Combined, these two rules would make it much simpler to extend numeric types, and add things like UnsignedInt – there is no quadratic explosion of complexity if equivalence is not cooperative.


#71

kudos for making the table, which really is the most important thing on this thread
imo the desired outcome would be for those samples to not compile, but the the other result is okay too
i’m sure this would not have much impact even on unityped programs (contentious NaN cases included)


#72

isn’t this trivially implemented by not exposing .equals and requiring a Equal typeclass and a === op? as per scalaz.


#73

That will requires each of collection stores the Equal typeclass, which is impossible for java.util.* collections.


#74

That’s not required. Scalaz doesn’t do this, neither do any collections in Haskell. You just have Equal[A] => Equal[List[A]], etc.


#75

That only properly works when you have globally-unique type class instances, as in Haskell. Otherwise, you may run into inconsistencies if different instances are picked up in different contexts for the same data structure (think of a Set, which needs Equal as part of its semantics).


#76

Storing the instances still doesn’t work if you don’t have globally unique type class instances, because there is no mechanism for testing instances for equality.

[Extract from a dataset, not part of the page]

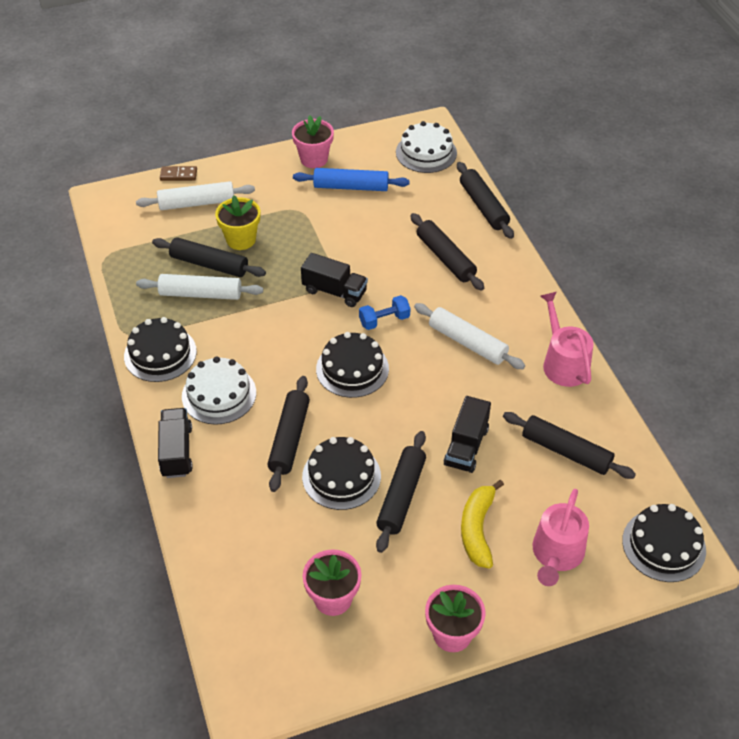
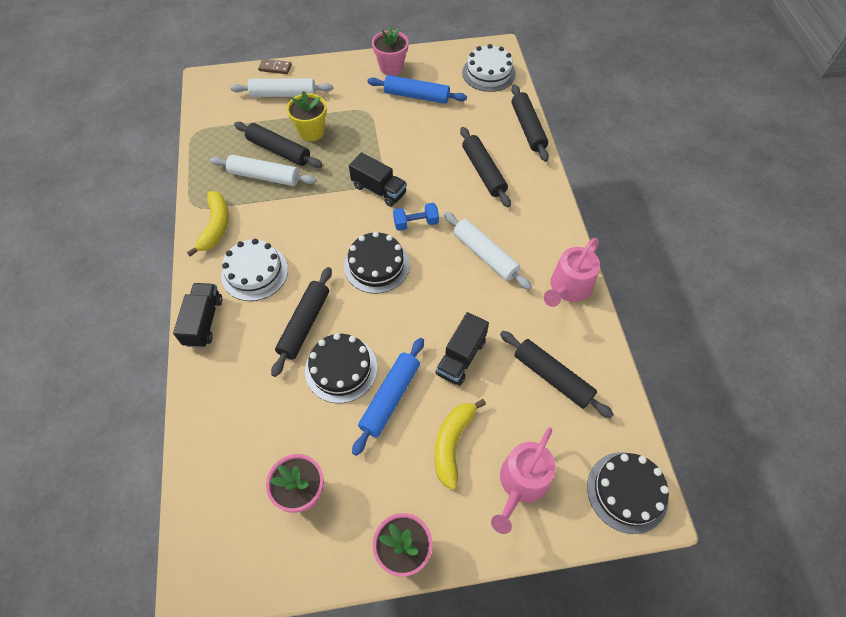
camera: 10 degrees right, 10 degrees up
(160, 354) = (215, 227): black cake -> yellow banana
(401, 496) = (390, 398): black rolling pin -> blue rolling pin
(563, 363) = (568, 288): pink watering can -> pink watering can turned 135 degrees counterclockwise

Edit: To make this clear. Say you add two lists together with different notions of equality. What is the notion of equality of the output list?


#77

To be clear: I think that none of these two naive approaches are good solutions to the problem. So even if we were willing to go that way and base the language on it, we’d need something better.
Anyway, this discussion is probably out of topic: it seems to me that equality as a method in Scala is not going anywhere –– removing it would probably break most code in existence… It’s not like we can just suddenly turn Scala into Scalaz.


#78

There is a very interesting survey about primitive numeric types equality run by Brian Goetz that @odersky and others may want to have a look. It gives some insights on how Java developers treat numbers, which can be useful data to weigh in for this proposal. In Brian’s words:

This poll told us that: the Stockholm Syndrome is so strong that, when
given the option to treat boxed numbers as numbers, rather than
instances of accidental boxes, 85% chose the latter.


#79

Very useful to know that, thanks! We have not considered the implication of (non)cooperative equality on pattern matching, but we intend to change it we need to take this into account.


#80

Isn’t pattern matching on Any part of the problem. A pattern match on an Int makes no sense to me. An Int only ever has one pattern. You can match /switch on an Int and you can match /switch on the Int component of a compound match case, but the Int itself is always an Atomic or Leaf Value. Therefore a match on an Int should not share the same syntax as a match on an AnyRef, or the same syntax as Compound value types (Scala native Structs).